>>>

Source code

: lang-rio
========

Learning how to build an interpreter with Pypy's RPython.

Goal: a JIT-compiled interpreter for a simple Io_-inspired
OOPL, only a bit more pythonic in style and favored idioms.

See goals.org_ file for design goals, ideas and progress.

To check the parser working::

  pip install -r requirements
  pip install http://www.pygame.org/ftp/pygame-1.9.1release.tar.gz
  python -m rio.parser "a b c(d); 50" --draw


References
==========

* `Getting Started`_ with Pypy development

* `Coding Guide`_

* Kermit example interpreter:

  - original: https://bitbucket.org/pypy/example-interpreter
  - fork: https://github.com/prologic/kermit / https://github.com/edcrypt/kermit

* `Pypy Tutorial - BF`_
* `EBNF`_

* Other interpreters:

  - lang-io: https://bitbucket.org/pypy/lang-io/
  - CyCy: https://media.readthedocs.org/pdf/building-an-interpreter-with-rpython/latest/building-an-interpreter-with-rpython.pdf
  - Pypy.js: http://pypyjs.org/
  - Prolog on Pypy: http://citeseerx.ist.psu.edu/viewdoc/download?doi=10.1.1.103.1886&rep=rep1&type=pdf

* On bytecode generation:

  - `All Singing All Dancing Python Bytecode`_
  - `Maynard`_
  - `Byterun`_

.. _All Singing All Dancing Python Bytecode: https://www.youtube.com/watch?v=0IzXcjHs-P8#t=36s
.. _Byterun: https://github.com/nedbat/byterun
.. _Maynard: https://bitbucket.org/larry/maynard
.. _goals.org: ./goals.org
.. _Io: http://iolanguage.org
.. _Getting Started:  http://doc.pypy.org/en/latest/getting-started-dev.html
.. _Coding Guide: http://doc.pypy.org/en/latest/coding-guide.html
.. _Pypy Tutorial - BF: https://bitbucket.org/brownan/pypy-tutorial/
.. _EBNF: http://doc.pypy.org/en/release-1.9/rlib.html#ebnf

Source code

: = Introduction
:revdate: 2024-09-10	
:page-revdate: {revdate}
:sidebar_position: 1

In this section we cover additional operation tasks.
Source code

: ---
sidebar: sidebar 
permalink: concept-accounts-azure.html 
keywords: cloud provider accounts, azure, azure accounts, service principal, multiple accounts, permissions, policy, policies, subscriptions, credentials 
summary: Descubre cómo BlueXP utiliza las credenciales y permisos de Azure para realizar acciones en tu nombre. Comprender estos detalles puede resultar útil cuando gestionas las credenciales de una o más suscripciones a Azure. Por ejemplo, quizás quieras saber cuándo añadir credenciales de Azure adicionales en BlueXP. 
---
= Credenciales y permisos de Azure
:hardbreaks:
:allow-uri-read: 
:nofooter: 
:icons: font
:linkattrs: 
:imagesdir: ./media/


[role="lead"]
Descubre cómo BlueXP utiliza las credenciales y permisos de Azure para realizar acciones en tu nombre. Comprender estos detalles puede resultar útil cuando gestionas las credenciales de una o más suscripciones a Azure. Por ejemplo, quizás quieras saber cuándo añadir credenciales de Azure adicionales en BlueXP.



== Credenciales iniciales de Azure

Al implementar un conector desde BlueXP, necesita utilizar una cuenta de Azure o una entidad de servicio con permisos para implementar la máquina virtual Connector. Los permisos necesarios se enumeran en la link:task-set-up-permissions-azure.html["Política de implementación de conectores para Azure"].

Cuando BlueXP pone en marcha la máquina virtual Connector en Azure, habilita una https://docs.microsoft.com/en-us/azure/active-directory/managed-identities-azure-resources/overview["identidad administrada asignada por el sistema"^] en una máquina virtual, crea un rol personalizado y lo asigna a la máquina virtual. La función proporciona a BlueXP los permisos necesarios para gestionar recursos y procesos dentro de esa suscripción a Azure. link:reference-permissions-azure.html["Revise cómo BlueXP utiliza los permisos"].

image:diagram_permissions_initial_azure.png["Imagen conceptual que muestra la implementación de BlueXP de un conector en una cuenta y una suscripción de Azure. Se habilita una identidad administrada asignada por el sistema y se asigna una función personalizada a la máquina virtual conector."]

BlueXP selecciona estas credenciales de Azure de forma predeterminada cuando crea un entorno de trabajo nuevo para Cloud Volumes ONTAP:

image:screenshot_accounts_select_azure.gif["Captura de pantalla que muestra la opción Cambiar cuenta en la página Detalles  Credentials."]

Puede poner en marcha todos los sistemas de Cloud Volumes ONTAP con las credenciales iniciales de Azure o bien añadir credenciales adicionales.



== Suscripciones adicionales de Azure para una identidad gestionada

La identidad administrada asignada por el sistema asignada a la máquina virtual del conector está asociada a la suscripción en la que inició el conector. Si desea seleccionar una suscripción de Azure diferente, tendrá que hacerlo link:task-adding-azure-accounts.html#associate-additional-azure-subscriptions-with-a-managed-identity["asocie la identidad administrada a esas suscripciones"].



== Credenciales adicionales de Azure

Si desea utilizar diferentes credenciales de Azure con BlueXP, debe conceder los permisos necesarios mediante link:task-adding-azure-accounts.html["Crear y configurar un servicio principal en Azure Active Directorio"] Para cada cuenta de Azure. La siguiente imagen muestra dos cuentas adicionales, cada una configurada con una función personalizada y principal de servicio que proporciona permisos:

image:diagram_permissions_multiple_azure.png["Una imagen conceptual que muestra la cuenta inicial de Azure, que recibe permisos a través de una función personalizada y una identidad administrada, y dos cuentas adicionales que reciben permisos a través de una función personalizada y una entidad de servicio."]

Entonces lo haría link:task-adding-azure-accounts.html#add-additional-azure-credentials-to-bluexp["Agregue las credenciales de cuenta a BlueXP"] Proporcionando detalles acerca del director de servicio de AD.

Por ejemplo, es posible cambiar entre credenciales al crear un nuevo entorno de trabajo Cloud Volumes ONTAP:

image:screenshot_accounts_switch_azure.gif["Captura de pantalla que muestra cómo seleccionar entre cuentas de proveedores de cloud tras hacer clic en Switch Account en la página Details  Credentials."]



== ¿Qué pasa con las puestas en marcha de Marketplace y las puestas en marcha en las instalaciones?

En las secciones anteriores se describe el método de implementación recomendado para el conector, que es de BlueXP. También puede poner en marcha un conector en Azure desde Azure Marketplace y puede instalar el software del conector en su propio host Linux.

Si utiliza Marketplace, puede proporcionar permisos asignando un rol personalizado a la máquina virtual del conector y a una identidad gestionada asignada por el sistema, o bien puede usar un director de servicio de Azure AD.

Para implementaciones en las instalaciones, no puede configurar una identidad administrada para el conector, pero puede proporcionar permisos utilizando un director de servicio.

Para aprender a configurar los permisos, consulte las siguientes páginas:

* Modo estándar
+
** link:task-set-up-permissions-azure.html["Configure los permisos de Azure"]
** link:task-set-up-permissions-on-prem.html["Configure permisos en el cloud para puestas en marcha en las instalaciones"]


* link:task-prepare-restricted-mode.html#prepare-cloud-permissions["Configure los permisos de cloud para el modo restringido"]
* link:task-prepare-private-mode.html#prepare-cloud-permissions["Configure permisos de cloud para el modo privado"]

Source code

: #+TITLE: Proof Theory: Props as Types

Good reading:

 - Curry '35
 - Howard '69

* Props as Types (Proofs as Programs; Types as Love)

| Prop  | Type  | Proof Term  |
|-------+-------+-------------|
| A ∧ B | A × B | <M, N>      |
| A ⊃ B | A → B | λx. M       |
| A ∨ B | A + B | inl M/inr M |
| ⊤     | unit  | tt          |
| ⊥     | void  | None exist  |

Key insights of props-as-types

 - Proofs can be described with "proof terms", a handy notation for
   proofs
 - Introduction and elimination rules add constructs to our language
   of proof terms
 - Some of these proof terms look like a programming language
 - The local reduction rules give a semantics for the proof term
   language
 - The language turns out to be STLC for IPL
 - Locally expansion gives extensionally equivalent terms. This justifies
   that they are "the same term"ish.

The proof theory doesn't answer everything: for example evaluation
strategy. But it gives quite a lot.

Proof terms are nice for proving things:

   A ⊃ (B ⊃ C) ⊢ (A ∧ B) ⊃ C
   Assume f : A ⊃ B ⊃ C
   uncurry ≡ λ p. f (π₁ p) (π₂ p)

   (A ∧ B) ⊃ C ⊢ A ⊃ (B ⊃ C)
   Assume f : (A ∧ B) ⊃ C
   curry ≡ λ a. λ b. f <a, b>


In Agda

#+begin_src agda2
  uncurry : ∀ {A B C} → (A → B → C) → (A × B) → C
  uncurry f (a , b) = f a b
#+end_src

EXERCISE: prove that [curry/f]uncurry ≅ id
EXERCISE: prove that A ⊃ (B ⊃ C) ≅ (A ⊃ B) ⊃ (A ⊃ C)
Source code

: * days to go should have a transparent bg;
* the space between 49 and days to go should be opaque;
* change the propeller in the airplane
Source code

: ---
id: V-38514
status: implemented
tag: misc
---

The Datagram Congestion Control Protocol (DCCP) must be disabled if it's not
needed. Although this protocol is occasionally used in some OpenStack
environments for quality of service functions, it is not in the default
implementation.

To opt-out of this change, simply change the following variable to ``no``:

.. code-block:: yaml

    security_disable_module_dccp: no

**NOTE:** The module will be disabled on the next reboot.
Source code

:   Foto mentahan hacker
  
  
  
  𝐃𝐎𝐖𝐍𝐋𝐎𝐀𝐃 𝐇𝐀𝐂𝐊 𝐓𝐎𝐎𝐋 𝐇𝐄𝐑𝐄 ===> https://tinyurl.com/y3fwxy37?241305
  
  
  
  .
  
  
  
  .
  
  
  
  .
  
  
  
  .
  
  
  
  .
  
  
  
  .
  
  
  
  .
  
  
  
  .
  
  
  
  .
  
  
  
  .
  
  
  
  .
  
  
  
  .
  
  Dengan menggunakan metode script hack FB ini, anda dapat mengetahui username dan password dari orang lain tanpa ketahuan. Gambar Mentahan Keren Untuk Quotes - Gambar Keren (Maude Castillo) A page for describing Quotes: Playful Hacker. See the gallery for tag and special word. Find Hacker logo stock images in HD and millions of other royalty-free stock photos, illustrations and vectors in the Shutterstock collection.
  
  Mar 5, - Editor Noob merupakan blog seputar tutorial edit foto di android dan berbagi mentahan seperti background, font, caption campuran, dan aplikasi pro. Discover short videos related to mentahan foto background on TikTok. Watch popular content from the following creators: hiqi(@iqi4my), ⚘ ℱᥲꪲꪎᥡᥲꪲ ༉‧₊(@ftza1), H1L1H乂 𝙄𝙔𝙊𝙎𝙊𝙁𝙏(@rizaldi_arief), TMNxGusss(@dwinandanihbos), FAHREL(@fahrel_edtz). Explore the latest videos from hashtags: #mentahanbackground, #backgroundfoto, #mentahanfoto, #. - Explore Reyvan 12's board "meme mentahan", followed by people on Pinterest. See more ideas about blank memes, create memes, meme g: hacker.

<<<

### [ACTION ITEM]
Using the entries above, extract exactly the span from the line with "- The local" to the line with "Assume f : (A ∧ B) ⊃ C", both lines included; leave out everything else.

### [FINISHED TASK]
 - The local reduction rules give a semantics for the proof term
   language
 - The language turns out to be STLC for IPL
 - Locally expansion gives extensionally equivalent terms. This justifies
   that they are "the same term"ish.

The proof theory doesn't answer everything: for example evaluation
strategy. But it gives quite a lot.

Proof terms are nice for proving things:

   A ⊃ (B ⊃ C) ⊢ (A ∧ B) ⊃ C
   Assume f : A ⊃ B ⊃ C
   uncurry ≡ λ p. f (π₁ p) (π₂ p)

   (A ∧ B) ⊃ C ⊢ A ⊃ (B ⊃ C)
   Assume f : (A ∧ B) ⊃ C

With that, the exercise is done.